Isabel Rodríguez Orlando: El golpe

Era un día de fiesta escolar del año 1974.
Me veo cruzando la plaza con mis hijos de la mano. Lucen sus túnicas muy blancas, sus zapatos y calcetas impecables, sus moñas azules bien hechas. Su perfume sube hasta mí dulcemente.
¡Qué bien recuerdo esa escena!
También recuerdo claramente que, al tiempo que colocaba un pie en la acera para bajar el cordón antes de cruzar hacia el edificio escolar ya atestado de gente, un dolor imposible de describir me atravesó el estómago y me hizo caer hacia atrás.
Hasta ahí recuerdo. Los sucesos posteriores se pierden en una nebulosa.
Se han dicho muchas cosas por parte de la gente que me conoce de aquella época.
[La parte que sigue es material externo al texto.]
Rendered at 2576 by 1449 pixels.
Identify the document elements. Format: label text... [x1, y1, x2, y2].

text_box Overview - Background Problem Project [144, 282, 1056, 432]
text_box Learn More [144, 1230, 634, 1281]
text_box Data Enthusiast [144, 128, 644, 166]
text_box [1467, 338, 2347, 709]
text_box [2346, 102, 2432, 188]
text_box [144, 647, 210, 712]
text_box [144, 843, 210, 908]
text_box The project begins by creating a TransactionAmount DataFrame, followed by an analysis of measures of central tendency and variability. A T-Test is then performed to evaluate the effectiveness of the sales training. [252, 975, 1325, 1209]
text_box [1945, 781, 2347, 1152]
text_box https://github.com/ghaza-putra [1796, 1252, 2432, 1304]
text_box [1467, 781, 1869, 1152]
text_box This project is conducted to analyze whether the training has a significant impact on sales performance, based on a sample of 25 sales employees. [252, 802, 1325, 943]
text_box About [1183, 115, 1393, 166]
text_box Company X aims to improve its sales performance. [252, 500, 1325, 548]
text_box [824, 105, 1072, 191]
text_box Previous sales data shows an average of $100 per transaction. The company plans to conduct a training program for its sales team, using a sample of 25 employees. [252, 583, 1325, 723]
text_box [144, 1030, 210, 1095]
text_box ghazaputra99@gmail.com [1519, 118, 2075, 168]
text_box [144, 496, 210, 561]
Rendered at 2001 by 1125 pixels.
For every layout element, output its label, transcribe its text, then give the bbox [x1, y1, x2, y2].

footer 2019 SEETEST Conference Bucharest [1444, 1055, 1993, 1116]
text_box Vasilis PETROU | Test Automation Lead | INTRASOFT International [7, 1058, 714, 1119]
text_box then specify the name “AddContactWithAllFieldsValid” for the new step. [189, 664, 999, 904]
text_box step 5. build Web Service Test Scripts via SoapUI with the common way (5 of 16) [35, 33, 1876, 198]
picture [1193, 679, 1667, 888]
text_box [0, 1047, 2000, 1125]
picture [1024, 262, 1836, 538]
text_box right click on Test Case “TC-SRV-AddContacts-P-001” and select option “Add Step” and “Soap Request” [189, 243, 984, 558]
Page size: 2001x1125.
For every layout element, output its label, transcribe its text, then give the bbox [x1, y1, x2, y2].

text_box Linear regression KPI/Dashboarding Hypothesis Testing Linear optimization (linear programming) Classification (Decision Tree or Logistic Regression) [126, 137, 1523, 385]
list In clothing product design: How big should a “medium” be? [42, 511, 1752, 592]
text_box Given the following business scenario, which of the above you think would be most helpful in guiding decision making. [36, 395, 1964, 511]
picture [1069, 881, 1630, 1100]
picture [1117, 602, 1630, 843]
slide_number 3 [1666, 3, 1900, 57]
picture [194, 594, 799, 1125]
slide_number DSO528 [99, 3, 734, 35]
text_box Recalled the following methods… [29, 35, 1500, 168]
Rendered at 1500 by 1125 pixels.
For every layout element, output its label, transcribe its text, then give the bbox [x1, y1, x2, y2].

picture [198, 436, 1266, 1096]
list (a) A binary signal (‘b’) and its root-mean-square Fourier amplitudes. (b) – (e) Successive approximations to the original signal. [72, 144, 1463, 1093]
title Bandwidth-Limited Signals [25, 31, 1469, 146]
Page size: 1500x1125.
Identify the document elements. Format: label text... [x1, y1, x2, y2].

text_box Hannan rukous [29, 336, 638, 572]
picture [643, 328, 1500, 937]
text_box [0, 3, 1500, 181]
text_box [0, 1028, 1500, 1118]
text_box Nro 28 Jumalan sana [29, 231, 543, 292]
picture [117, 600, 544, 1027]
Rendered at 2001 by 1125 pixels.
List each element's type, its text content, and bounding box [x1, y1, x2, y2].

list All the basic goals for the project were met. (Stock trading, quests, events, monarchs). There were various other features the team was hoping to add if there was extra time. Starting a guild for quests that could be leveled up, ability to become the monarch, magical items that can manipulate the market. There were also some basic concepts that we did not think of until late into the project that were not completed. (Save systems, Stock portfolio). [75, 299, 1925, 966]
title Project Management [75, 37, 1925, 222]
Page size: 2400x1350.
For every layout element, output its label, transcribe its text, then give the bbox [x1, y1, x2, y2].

Se ha dicho que alguien —jamás supe quién— tomó de la mano a mis hijos y los introdujo en la escuela para que participaran de la fiesta diciéndoles:
—Mamá ya viene.
Se comentó que desde un camión del ejército que estaba estacionado frente al centro escolar, sin un motivo aparente, saltaron dos soldados, me levantaron, me introdujeron al vehículo y me llevaron sin que nadie viera a dónde.
Tiempo después, y ante ciertos comentarios, fui al hospital a investigar y no hay registro alguno de mi entrada ni de mi salida.
No recuerdo tampoco ni en qué momento ni en qué condiciones llegué a mi casa. Solo sé que regresé. Tampoco sé cuándo volvieron mis hijos ni quién los trajo. Ellos nunca se refirieron a lo sucedido ni yo les hablé del caso.
Sí recuerdo que durante mucho tiempo tuve la misma pesadilla y que por ello llegué a consultar a especialistas que no dieron con su causa. Soñaba frecuentemente que miembros del ejército me desprendían de las manos de mis hijos —que desaparecían— y me llevaban a un lugar desconocido donde me golpeaban brutalmente el estómago una y otra vez mientras me sostenían los brazos levantados para que no pudiera defenderme. Pronto desaparecían de mi vista y yo me veía en una camilla, desprendida ya de las ataduras que antes me mantenían colgada y desde allí observaba hombres y mujeres de túnicas blancas ir y venir constantemente sin mirarme. Yo pedía un calmante, aunque más no fuese para que me aliviara en algo el espantoso dolor, pero nadie se compadecía.
Por mucho tiempo volvió esa pesadilla a molestarme y yo me despertaba agitada. De a poco fue espaciándose en su aparición hasta borrarse definitivamente.
Mucho tiempo después, cuando los terribles sucesos de aquella época parecían haberse aplacado, una amiga de mi madre me dijo casi en un susurro:
—Yo vi cuando te llevaban presa.
—¿A mí? —pregunté extrañada.
—Yo iba a cruzar la calle —agregó con total seguridad de lo que estaba diciendo— y me detuve para que pasara un camión del ejército y vi perfectamente cómo te llevaban desmayada entre dos soldados, el chofer y otro. A pesar de tu estado te reconocí. —Y luego preguntó— ¿Estuviste mucho tiempo?
—No lo sé—contesté.
—¿Cómo que no lo sabés? —se extrañó.
—He olvidado algunos sucesos de mi vida.